Part of the conceptual wager of my novel, however, also has to do with my second book project, to be entitled Shakespeare: In Serie (to be published with S. Fischer Verlag). Following upon my most recent publication, Serial Shakespeare: An Infinite Variety of Appropriations in American TV Drama, this book will explore the philosophical, psychoanalytic, and aesthetic implications of seriality within Shakespeare’s dramatic works. This entails treating his oeuvre as a complex aggregate, in which each of the plays functions as an individual machine that itself is predicated on serial structures regarding character figurations, thematic constellations and poetic formulas. When individual plays are then crossmapped – based not on chronology or genre but on common themes and concerns – what emerges is an operative hermeneutics: A reading effect that traces transformations and refigurations developed from one play to the next.
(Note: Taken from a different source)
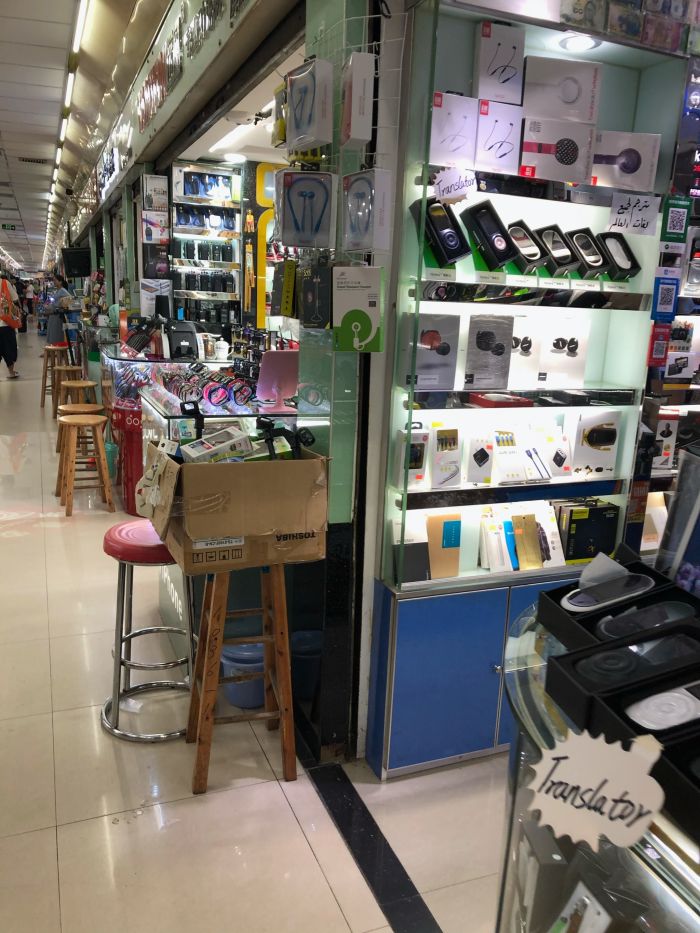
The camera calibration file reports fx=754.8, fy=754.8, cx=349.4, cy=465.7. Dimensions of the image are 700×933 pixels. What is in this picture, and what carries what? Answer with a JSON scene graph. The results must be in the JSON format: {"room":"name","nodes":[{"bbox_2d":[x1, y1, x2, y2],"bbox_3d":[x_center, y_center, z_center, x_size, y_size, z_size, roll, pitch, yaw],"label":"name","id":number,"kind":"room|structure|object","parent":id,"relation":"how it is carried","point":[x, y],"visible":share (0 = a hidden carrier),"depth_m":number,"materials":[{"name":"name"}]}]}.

In my novel, the daughter is, in fact, thinking through one of the chapters of this book for me, namely the one on secrets, ghosts and conspiracies in Shakespeare’s plays. Before she finds out about her father’s sudden death, she regularly meets up with her best friend, a photo historian, with whom she is involved in a Shakespeare project of her own. They converse about lines of connections between the secrets on which his romance plots are based and secrets that drive political conspiracies in his history plays. Once the brother gets the NYPD to investigate the mysterious death of the father, the myriad explorations of crypts, codes, clandestine plots, and secretive actions in Hamlet accompany my heroine in her hermeneutic adventures into the past. The concept that I have come up with to explore both her obsession with secrets in her own family romance and the excessive enjoyment of secret knowledge which Shakespeare’s plays unfold is “cryptomania” – a passion for that which is hidden, for vaults that preserve secrets, but also for a particular type of erotic desire. After all, to imagine the world to be shaped by secrets also means designating certain people as being particularly gifted in dis-covering and transmitting this classified knowledge – secret agents, detectives, neurotic daydreamers and literary scholars.